So the other night, Kait and I slept in the living room together. I think I passed out around 4. We're still working on project iPod so that kept us up a while. The set up is great. I'm sitting on one side of the living room with my laptop and stacks of CD's and after I'm done with one, I pass it down the line. I got a lot of new stuff from Shari which is always fun. But anyways - the slumber party.
I woke up early yesterday morning to see that Kait wasn't there. You must realize that due to recent events, I now have this fear of people not being there when I wake up because of my snoring. I didn't realize this untill recently but it's becoming more and more of a problem. However, Kait was just in the bathroom so- false alarm. lol :)
Went looking for jobs yesterday too. That was also a bust. I'm gonna hit up the Holyoke Mall... I was gonna go today but I dunno if I have the energy - and gas money - to get there today.
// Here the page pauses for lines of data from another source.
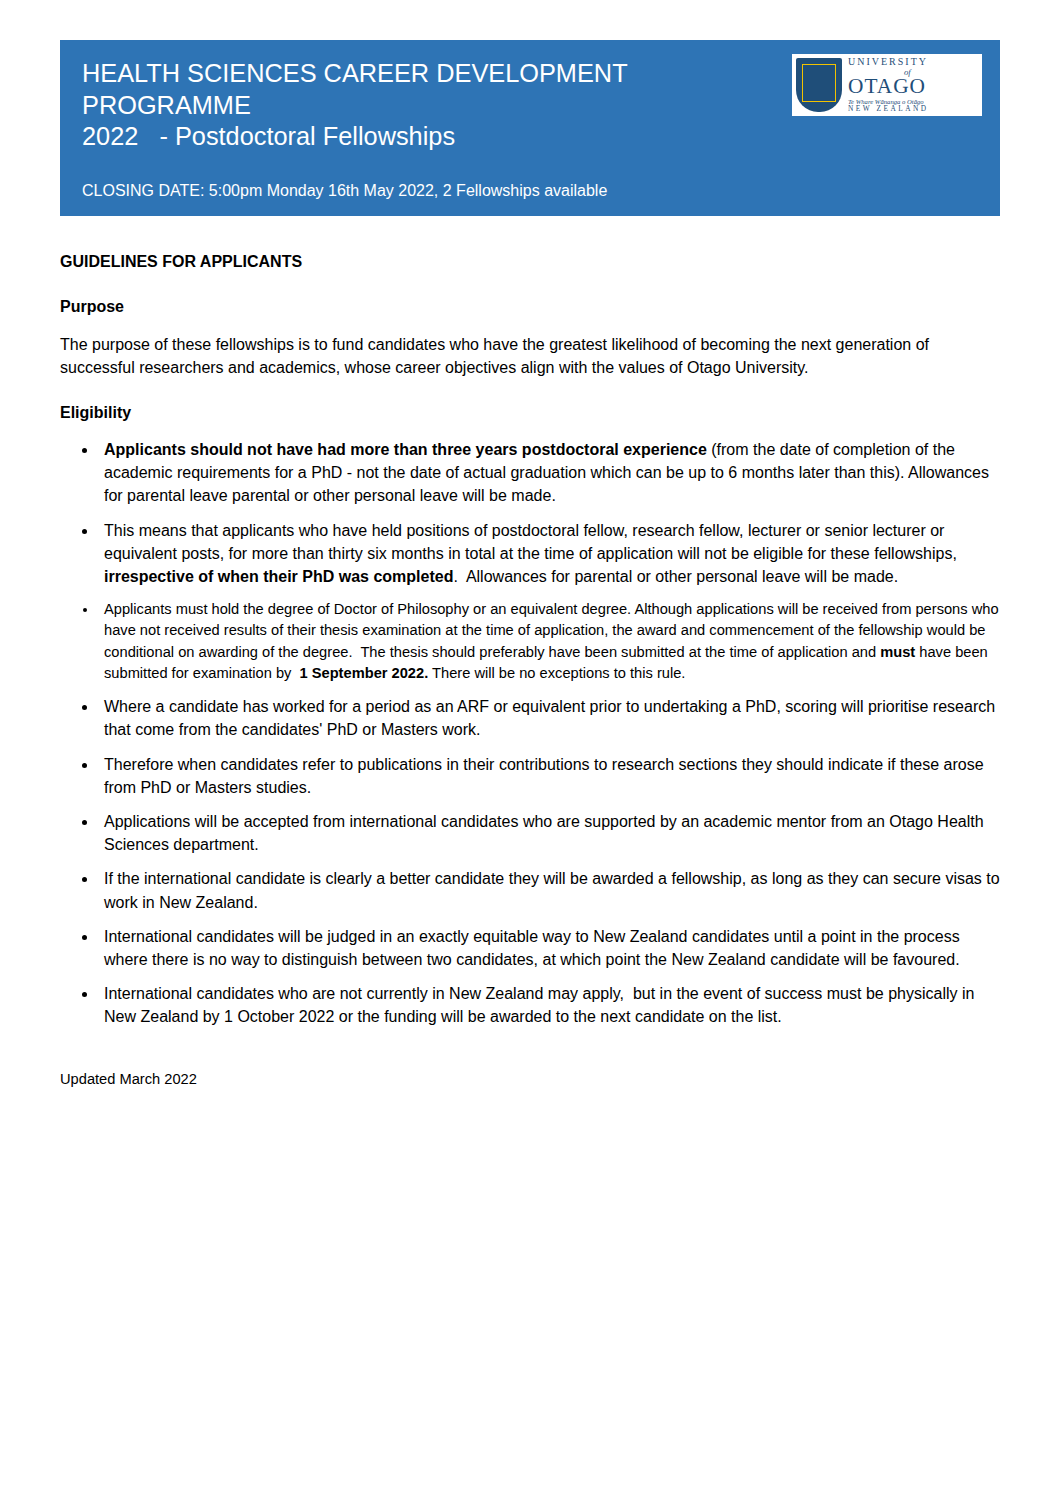UNIVERSITY of OTAGO Te Whare Wānanga o Otāgo NEW ZEALAND
HEALTH SCIENCES CAREER DEVELOPMENT PROGRAMME
2022 - Postdoctoral Fellowships
CLOSING DATE: 5:00pm Monday 16th May 2022, 2 Fellowships available
GUIDELINES FOR APPLICANTS
Purpose
The purpose of these fellowships is to fund candidates who have the greatest likelihood of becoming the next generation of successful researchers and academics, whose career objectives align with the values of Otago University.
Eligibility
Applicants should not have had more than three years postdoctoral experience (from the date of completion of the academic requirements for a PhD - not the date of actual graduation which can be up to 6 months later than this). Allowances for parental leave parental or other personal leave will be made.
This means that applicants who have held positions of postdoctoral fellow, research fellow, lecturer or senior lecturer or equivalent posts, for more than thirty six months in total at the time of application will not be eligible for these fellowships, irrespective of when their PhD was completed. Allowances for parental or other personal leave will be made.
Applicants must hold the degree of Doctor of Philosophy or an equivalent degree. Although applications will be received from persons who have not received results of their thesis examination at the time of application, the award and commencement of the fellowship would be conditional on awarding of the degree. The thesis should preferably have been submitted at the time of application and must have been submitted for examination by 1 September 2022. There will be no exceptions to this rule.
Where a candidate has worked for a period as an ARF or equivalent prior to undertaking a PhD, scoring will prioritise research that come from the candidates' PhD or Masters work.
Therefore when candidates refer to publications in their contributions to research sections they should indicate if these arose from PhD or Masters studies.
Applications will be accepted from international candidates who are supported by an academic mentor from an Otago Health Sciences department.
If the international candidate is clearly a better candidate they will be awarded a fellowship, as long as they can secure visas to work in New Zealand.
International candidates will be judged in an exactly equitable way to New Zealand candidates until a point in the process where there is no way to distinguish between two candidates, at which point the New Zealand candidate will be favoured.
International candidates who are not currently in New Zealand may apply, but in the event of success must be physically in New Zealand by 1 October 2022 or the funding will be awarded to the next candidate on the list.
Updated March 2022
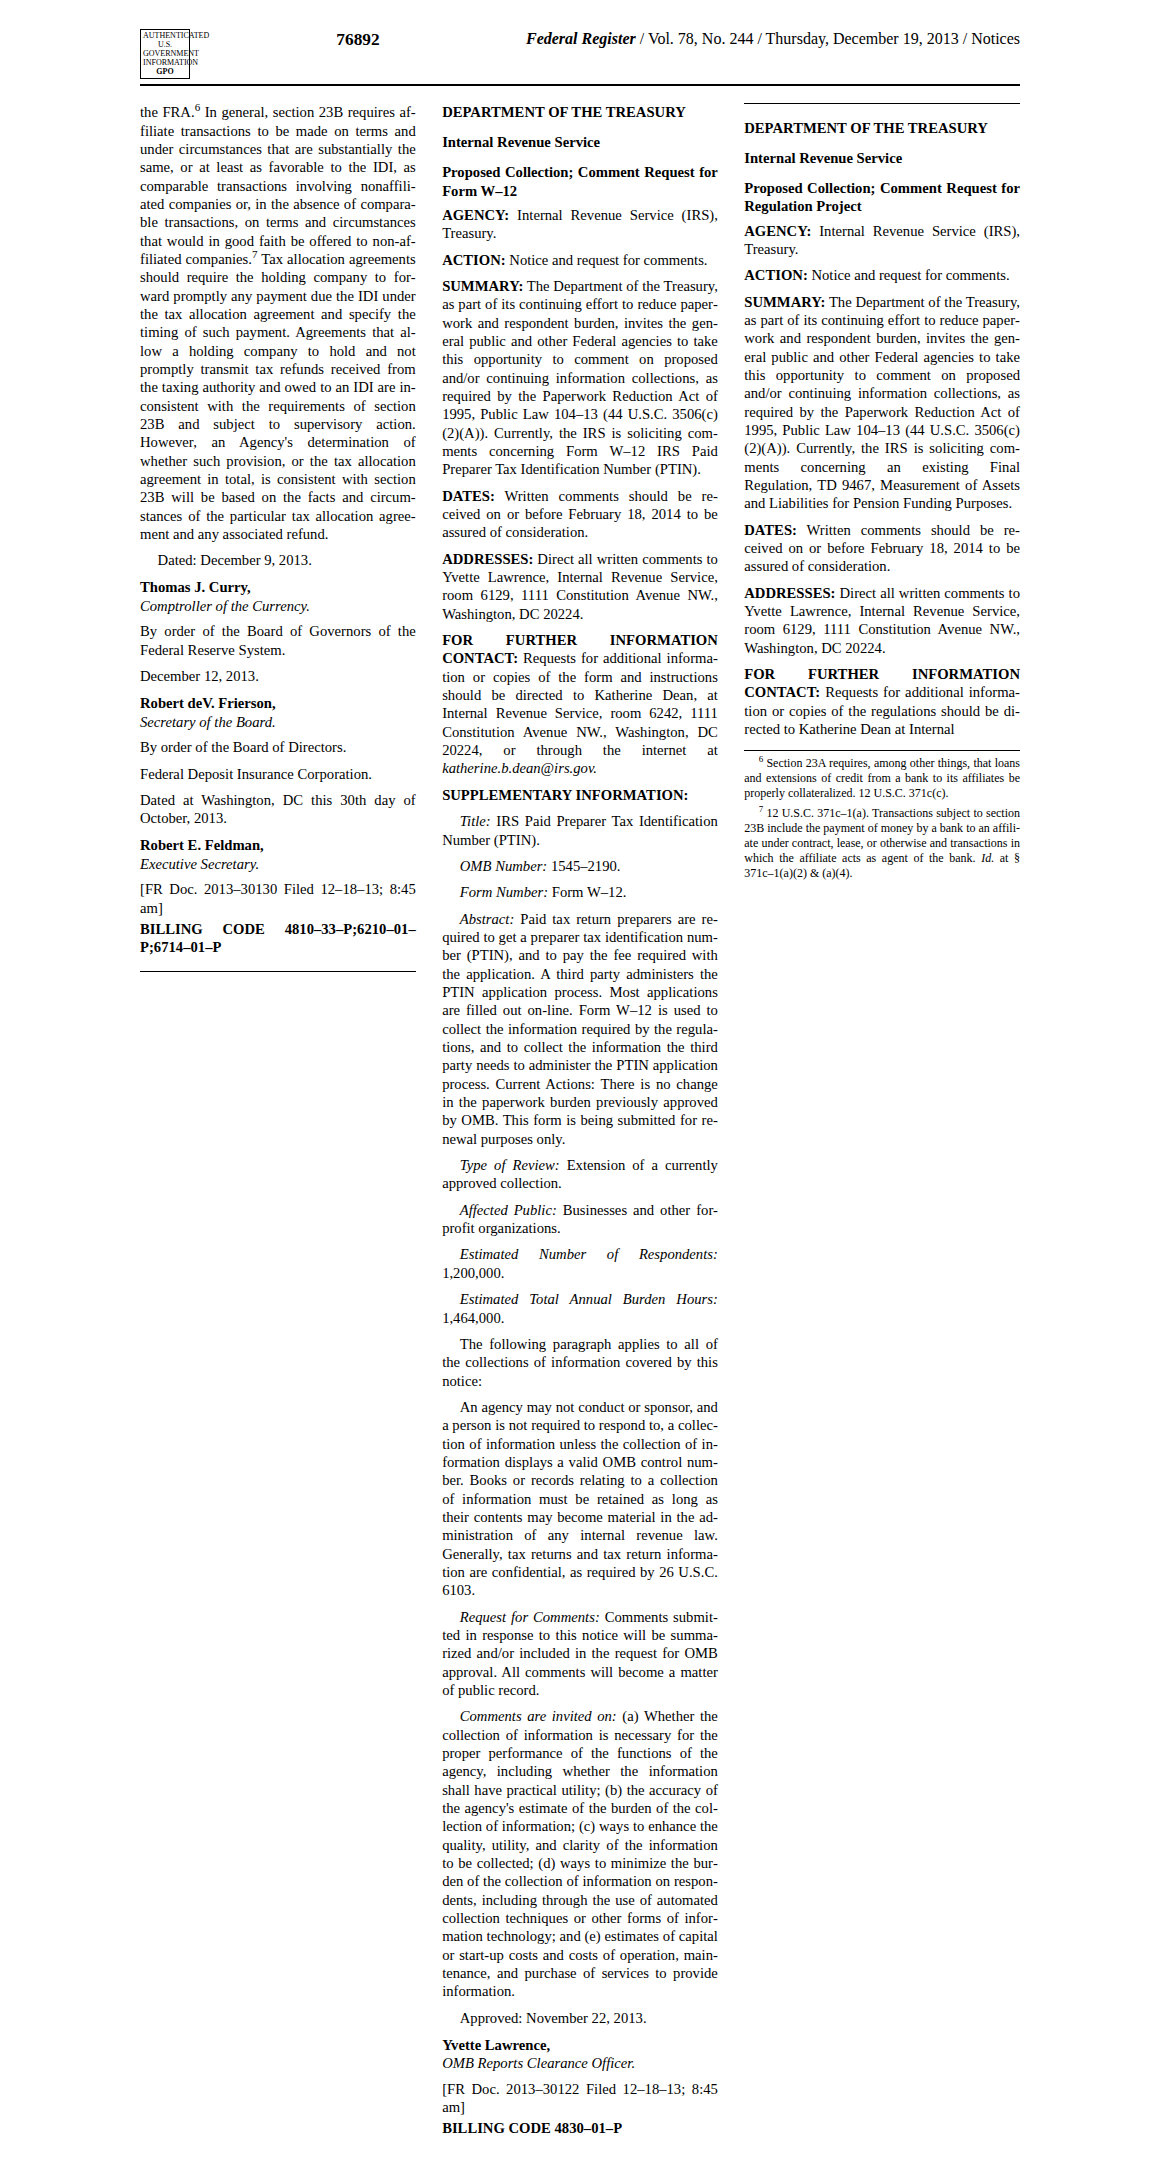AUTHENTICATED
U.S. GOVERNMENT
INFORMATION
GPO
76892
Federal Register / Vol. 78, No. 244 / Thursday, December 19, 2013 / Notices
the FRA.6 In general, section 23B requires affiliate transactions to be made on terms and under circumstances that are substantially the same, or at least as favorable to the IDI, as comparable transactions involving nonaffiliated companies or, in the absence of comparable transactions, on terms and circumstances that would in good faith be offered to non-affiliated companies.7 Tax allocation agreements should require the holding company to forward promptly any payment due the IDI under the tax allocation agreement and specify the timing of such payment. Agreements that allow a holding company to hold and not promptly transmit tax refunds received from the taxing authority and owed to an IDI are inconsistent with the requirements of section 23B and subject to supervisory action. However, an Agency's determination of whether such provision, or the tax allocation agreement in total, is consistent with section 23B will be based on the facts and circumstances of the particular tax allocation agreement and any associated refund.
Dated: December 9, 2013.
Thomas J. Curry,
Comptroller of the Currency.
By order of the Board of Governors of the Federal Reserve System.
December 12, 2013.
Robert deV. Frierson,
Secretary of the Board.
By order of the Board of Directors.
Federal Deposit Insurance Corporation.
Dated at Washington, DC this 30th day of October, 2013.
Robert E. Feldman,
Executive Secretary.
[FR Doc. 2013–30130 Filed 12–18–13; 8:45 am]
BILLING CODE 4810–33–P;6210–01–P;6714–01–P
DEPARTMENT OF THE TREASURY
Internal Revenue Service
Proposed Collection; Comment Request for Form W–12
AGENCY: Internal Revenue Service (IRS), Treasury.
ACTION: Notice and request for comments.
SUMMARY: The Department of the Treasury, as part of its continuing effort to reduce paperwork and respondent burden, invites the general public and other Federal agencies to take this opportunity to comment on proposed and/or continuing information collections, as required by the Paperwork Reduction Act of 1995, Public Law 104–13 (44 U.S.C. 3506(c)(2)(A)). Currently, the IRS is soliciting comments concerning Form W–12 IRS Paid Preparer Tax Identification Number (PTIN).
DATES: Written comments should be received on or before February 18, 2014 to be assured of consideration.
ADDRESSES: Direct all written comments to Yvette Lawrence, Internal Revenue Service, room 6129, 1111 Constitution Avenue NW., Washington, DC 20224.
FOR FURTHER INFORMATION CONTACT: Requests for additional information or copies of the form and instructions should be directed to Katherine Dean, at Internal Revenue Service, room 6242, 1111 Constitution Avenue NW., Washington, DC 20224, or through the internet at katherine.b.dean@irs.gov.
SUPPLEMENTARY INFORMATION:
Title: IRS Paid Preparer Tax Identification Number (PTIN).
OMB Number: 1545–2190.
Form Number: Form W–12.
Abstract: Paid tax return preparers are required to get a preparer tax identification number (PTIN), and to pay the fee required with the application. A third party administers the PTIN application process. Most applications are filled out on-line. Form W–12 is used to collect the information required by the regulations, and to collect the information the third party needs to administer the PTIN application process. Current Actions: There is no change in the paperwork burden previously approved by OMB. This form is being submitted for renewal purposes only.
Type of Review: Extension of a currently approved collection.
Affected Public: Businesses and other for-profit organizations.
Estimated Number of Respondents: 1,200,000.
Estimated Total Annual Burden Hours: 1,464,000.
The following paragraph applies to all of the collections of information covered by this notice:
An agency may not conduct or sponsor, and a person is not required to respond to, a collection of information unless the collection of information displays a valid OMB control number. Books or records relating to a collection of information must be retained as long as their contents may become material in the administration of any internal revenue law. Generally, tax returns and tax return information are confidential, as required by 26 U.S.C. 6103.
Request for Comments: Comments submitted in response to this notice will be summarized and/or included in the request for OMB approval. All comments will become a matter of public record.
Comments are invited on: (a) Whether the collection of information is necessary for the proper performance of the functions of the agency, including whether the information shall have practical utility; (b) the accuracy of the agency's estimate of the burden of the collection of information; (c) ways to enhance the quality, utility, and clarity of the information to be collected; (d) ways to minimize the burden of the collection of information on respondents, including through the use of automated collection techniques or other forms of information technology; and (e) estimates of capital or start-up costs and costs of operation, maintenance, and purchase of services to provide information.
Approved: November 22, 2013.
Yvette Lawrence,
OMB Reports Clearance Officer.
[FR Doc. 2013–30122 Filed 12–18–13; 8:45 am]
BILLING CODE 4830–01–P
DEPARTMENT OF THE TREASURY
Internal Revenue Service
Proposed Collection; Comment Request for Regulation Project
AGENCY: Internal Revenue Service (IRS), Treasury.
ACTION: Notice and request for comments.
SUMMARY: The Department of the Treasury, as part of its continuing effort to reduce paperwork and respondent burden, invites the general public and other Federal agencies to take this opportunity to comment on proposed and/or continuing information collections, as required by the Paperwork Reduction Act of 1995, Public Law 104–13 (44 U.S.C. 3506(c)(2)(A)). Currently, the IRS is soliciting comments concerning an existing Final Regulation, TD 9467, Measurement of Assets and Liabilities for Pension Funding Purposes.
DATES: Written comments should be received on or before February 18, 2014 to be assured of consideration.
ADDRESSES: Direct all written comments to Yvette Lawrence, Internal Revenue Service, room 6129, 1111 Constitution Avenue NW., Washington, DC 20224.
FOR FURTHER INFORMATION CONTACT: Requests for additional information or copies of the regulations should be directed to Katherine Dean at Internal
6 Section 23A requires, among other things, that loans and extensions of credit from a bank to its affiliates be properly collateralized. 12 U.S.C. 371c(c).
7 12 U.S.C. 371c–1(a). Transactions subject to section 23B include the payment of money by a bank to an affiliate under contract, lease, or otherwise and transactions in which the affiliate acts as agent of the bank. Id. at § 371c–1(a)(2) & (a)(4).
I also need to get an oil change, do laundry, and finish this cd project so I can make some new play lists for the trip to Canada. Kait's been making these summer cd's and a couple other themes like songs about drinks and stuff. It's so cute. So I thought I should make a playlist with songs about breakups. I think it's just what I need right now. :)
I think I've finally come to terms with the fact that I can't handle a relationship right now. I need to get over the feeling of inadequacy before I can handle another real relationship. That's fine though - I'm enjoying spending time with my friends and meeting new people. Seeing what's out there. Enjoying what's close. ;)
Have I mentioned how super emotional I am right now? It's awful. I don't think I've ever been this bad. I mean, I usually go through a week of feeling like the people I'm really close to don't love me. I just wanna shut myself in my room and never come out because I realize how ridiculous it is. I got so pissy yesterday looking for jobs. Then some guy pulled out in the street in front of me - didn't even see me (they were doing some sort of u turn like thing but it was clear they never saw me) and I flipped and layed on the horn. I was actually impressed with myself with my reflexes on that one. Usually I'm like "ah! ...uh! ...ahh!! *HONK*" I guess it pays to be super bitchy once and awhile. And by pays, I mean saves lives. lol
Speaking of pay.... the job thing again... stop being my mom! My mom isn't close to being as bad as my friends are with nagging me about getting a job. As Jackie would say "I'll eat your soul." Besides, I'm working on it...
Alright... I'll go be productive at least. :) Mmmm - FOOD!